Огород, коза, пара хохлаток - неказистое хозяйство, но требующее внимания. Раз в три дня ходил в сельмаг: хлеб, спички, курево. Иногда - соль, сахар, мука, крупы. Молча расплачивался и уходил, клоня голову. Даже словоохотливая продавщица, скучающая от жары и мух, никогда первой с ним не заговаривала. А на его слова - цедила отрывисто.
Днем таки отпускало... немного.
Вечером, если погода позволяла, - курил на щербатом крыльце, и, глядя на верхушки сосен, - тяжело думал.
Складываясь картинкой, ковыряла и мучила память...
- Говори, сука, хрен лесной, где прячетесь? - чавкающим ударом по месиву лица. Его глаза видели только красное и сапоги,.. блестящие черные сапоги.
- Ну, будешь говорить? - еще удар, красного становится больше,.. затекает в рот, .. капает на пол.
За стенкой - женский вой.
Арина! Аринушка!
- Что, падло, - узнал? Выебут ее сейчас, а сиськи потом собакам скормят!
Он мычал, мотал разбитой головой, падал к стене на крик жены.
Нет! Суки! Она же беременная...
- Я тебя последний раз, выблядка, спрашиваю: скажешь?

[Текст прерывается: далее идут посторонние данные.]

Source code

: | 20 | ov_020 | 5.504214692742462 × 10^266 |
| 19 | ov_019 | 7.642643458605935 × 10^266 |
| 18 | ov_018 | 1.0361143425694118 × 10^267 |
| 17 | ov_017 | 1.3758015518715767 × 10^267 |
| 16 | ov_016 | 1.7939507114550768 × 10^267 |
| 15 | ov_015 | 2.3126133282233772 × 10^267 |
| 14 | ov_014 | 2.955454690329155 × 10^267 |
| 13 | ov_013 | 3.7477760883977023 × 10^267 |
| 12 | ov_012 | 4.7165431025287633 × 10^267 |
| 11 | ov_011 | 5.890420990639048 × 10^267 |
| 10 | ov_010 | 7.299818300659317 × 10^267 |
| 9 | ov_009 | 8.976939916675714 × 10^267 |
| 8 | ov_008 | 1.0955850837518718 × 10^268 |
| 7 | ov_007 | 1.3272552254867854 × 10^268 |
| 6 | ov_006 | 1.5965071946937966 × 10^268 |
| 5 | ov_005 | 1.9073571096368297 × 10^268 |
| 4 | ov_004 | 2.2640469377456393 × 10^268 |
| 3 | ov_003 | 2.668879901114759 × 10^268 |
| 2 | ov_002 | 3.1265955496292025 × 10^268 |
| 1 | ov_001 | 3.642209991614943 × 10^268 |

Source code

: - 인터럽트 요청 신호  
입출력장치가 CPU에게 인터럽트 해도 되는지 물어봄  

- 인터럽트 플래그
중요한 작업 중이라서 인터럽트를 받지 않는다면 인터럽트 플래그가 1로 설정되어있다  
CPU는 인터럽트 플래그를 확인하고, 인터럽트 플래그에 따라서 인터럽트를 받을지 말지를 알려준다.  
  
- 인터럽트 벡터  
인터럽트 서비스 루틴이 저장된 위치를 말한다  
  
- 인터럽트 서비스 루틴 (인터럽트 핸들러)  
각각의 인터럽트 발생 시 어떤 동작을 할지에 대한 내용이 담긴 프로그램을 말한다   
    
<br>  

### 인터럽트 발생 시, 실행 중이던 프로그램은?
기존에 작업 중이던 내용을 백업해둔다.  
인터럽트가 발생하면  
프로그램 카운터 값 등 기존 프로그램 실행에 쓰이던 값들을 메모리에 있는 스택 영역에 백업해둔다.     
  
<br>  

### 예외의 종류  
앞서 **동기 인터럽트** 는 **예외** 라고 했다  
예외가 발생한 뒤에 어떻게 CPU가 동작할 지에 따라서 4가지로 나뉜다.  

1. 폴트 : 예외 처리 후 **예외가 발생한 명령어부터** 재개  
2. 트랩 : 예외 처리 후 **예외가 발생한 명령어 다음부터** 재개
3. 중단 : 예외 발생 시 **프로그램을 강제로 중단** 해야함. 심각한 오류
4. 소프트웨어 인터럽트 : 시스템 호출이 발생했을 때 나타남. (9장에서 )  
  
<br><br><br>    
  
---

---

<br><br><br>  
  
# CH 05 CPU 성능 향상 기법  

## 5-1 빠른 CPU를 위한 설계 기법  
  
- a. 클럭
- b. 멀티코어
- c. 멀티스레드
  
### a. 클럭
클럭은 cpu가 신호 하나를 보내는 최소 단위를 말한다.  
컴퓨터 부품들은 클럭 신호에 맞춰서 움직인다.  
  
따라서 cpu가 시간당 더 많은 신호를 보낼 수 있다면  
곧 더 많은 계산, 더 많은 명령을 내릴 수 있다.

- Скажу, - хрипел, захлебываясь соленым.
И сказал.
Под вечер в лесу становилось тихо.
Как-то этой весной мимо его дома проходили дачники: мужчина, женщина и толстая девочка лет пяти. Шли в лес за ландышами. Мужчина кивнул в знак приветствия (еще ничего не знал), а девчушка пролепетала, картавя:
- Здгавствуйте, дедушка! - улыбнулась и убежала, смешно переваливаясь на пухлых ножках.
Больше он никогда их здесь не видел. Рассказали, видать, в деревне,.. хотя ждал, вдруг еще?
Сумерки наваливались тяжелым.
С годами, начал бояться ночи и снов. Часто стала приходить Арина. Звала. Он и рад бы, да не мог на себя руки наложить, а жизнь не отпускала, терзая каждым закатом.
Почему его не расстреляли тогда?
Это все бы закончилось.
Но они стояли вокруг, когда он ползал по мокрой земле, ища в хвое отрезанную грудь своей любимой Аринушки.
Смотрели и молчали.
Потом пятнадцать лет строгого. Выжил. Насквозь пропитался сосновой смолой. Вернулся.
И все опять молчали.
Никто, никогда, ни слова упрека или осуждения. Только тишина.
Что-то закат над станцией сегодня яркий. Кричат там, потянуло гарью. Сбросив оцепенение - прислушался. Пожар?
Он шел в сторону деревни, под ногами потрескивали сухие иголки.
Увидел толпу у дома дачников. Кое-кто пытался лить воду, но высушенный июльским солнцем бревенчатый сруб горел весело, постреливая искорками.
Люди расступались, пропуская его к центру.
- Юля! Юлечка-а-а-а! - женщина рвалась к двери, царапая землю.
- Где она?
- Там... спала в комнате... доченька! - звон лопнувшего от жара стекла.
Он не думал, просто пошел туда, к разбитому окну, сбросив на ходу рубаху.
Опалило горло, вдохнул - закашлялся, но влез в горящий дом.
- Юля-я-яааа! Не-е-еет! - женщина запрокидывала голову, комкала платье руками и вдруг рванулась к окну, где в дыму, увидела красную кофточку дочери.
Девочка была жива, только, надышавшись дымом, обморочно спала.
Мать, как безумная, выхватила из его рук ребенка, и бросилась от рушащихся стен.
Он уже занес ногу, чтобы влезть на подоконник, как вдруг - обрушилась темнота...
Люди закричали все вместе, одним натужным воплем, когда прогоревшие балки уронили шиферную крышу.
***
- Мама, а чья это могила? И почему она не на кладбище, а тут под лесом?